Tapi kata-katanya tidak semudah itu dipercaya oleh jantung Clara. Gadis itu berusaha mengatur napas, namun jantungnya berdetak seperti genderang perang. Apalagi saat Arsen memeluknya dari belakang, dengan tubuhnya yang hangat dan napasnya yang membelai telinga Clara.
Clara memejamkan mata erat-erat ketika Arsen mulai menempelkan bibirnya ke tengkuknya. Ke cu pan kecil yang tak berniat menuntut apa pun, namun justru membuat tubuh Clara menggigil tak tentu arah.
Tangannya menggenggam erat kerah bajunya sendiri, mencoba bertahan.
“Tidurlah,” bisik Arsen di telinganya, suara bass-nya begitu dalam, seolah meresap ke tulang. “Aku tidak akan memakanmu... sampai aku benar-benar siap.”
Clara terdiam. Tak ada suara selain detak jantung mereka yang beradu dalam diam malam ini.
Merasa jika Clara sudah tidur, Arsen segera melepaskan pelukannya. dan menatap Clara yang memejamkan matanya.
"Jika malam ini aku tidak pergi, aku tidak yakin bisa menahannya,"
Arsen melihat bagian bawahnya yang menggembung, dari tadi ia diam karena menahan has rat nya.
sebelum pergi, Arsen menatap Clara kemudian tersenyum. ia tidak menyangka, perasaannya dulu kini muncul lagi. perasaan sayang dan ingin melindungi, seperti saat bersama Freya dulu.
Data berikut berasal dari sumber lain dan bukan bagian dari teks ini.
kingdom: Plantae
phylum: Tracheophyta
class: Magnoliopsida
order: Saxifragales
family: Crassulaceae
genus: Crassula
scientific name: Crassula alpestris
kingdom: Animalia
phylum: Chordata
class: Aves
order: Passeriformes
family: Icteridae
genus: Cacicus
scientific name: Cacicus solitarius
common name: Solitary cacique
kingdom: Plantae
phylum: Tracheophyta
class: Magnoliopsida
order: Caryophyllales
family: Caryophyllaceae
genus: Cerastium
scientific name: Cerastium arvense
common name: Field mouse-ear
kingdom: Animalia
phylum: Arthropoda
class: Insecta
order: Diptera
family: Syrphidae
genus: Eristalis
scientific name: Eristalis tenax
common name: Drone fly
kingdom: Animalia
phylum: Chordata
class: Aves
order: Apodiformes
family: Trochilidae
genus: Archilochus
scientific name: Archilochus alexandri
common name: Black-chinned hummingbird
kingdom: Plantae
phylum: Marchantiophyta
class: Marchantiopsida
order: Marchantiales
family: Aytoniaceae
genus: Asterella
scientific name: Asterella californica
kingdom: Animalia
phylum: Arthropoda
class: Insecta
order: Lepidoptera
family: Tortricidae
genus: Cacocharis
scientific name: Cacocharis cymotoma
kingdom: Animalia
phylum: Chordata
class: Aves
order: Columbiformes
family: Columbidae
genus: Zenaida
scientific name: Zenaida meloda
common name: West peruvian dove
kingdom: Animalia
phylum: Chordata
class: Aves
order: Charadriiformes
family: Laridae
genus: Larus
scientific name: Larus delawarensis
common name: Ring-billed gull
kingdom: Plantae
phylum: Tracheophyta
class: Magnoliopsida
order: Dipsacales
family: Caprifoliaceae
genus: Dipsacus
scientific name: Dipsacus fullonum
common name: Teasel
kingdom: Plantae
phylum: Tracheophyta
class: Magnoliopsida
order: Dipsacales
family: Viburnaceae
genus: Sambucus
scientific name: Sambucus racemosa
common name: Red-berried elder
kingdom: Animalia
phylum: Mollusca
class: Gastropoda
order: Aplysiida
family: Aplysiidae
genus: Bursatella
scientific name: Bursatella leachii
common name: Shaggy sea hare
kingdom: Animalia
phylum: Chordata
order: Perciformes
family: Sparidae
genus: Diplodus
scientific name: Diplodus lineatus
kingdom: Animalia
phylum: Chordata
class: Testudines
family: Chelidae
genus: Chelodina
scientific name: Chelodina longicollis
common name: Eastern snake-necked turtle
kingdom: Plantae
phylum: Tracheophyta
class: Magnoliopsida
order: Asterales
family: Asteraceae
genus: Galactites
Setelah Arsen pergi, Clara langsung membuka matanya. "huft-... untung saja om itu tidak melakukan apa-apa padaku," ucapnya sambil mengelus dada. Kemudian beranjak berdiri dan kembali kekamar atas.
Tapi, saat dia baru masuk kedalam kamarnya, tiba-tiba ponsel berbunyi. Belum sempat Clara membuka mulut, orang diseberang telepon lebih dulu berbicara.
"Aku tidak pulang malam ini, jangan kemana-mana,"
Tutttt...
Clara menatap ponselnya bingung, Arsen seperti tahu apa yang dia lakukan.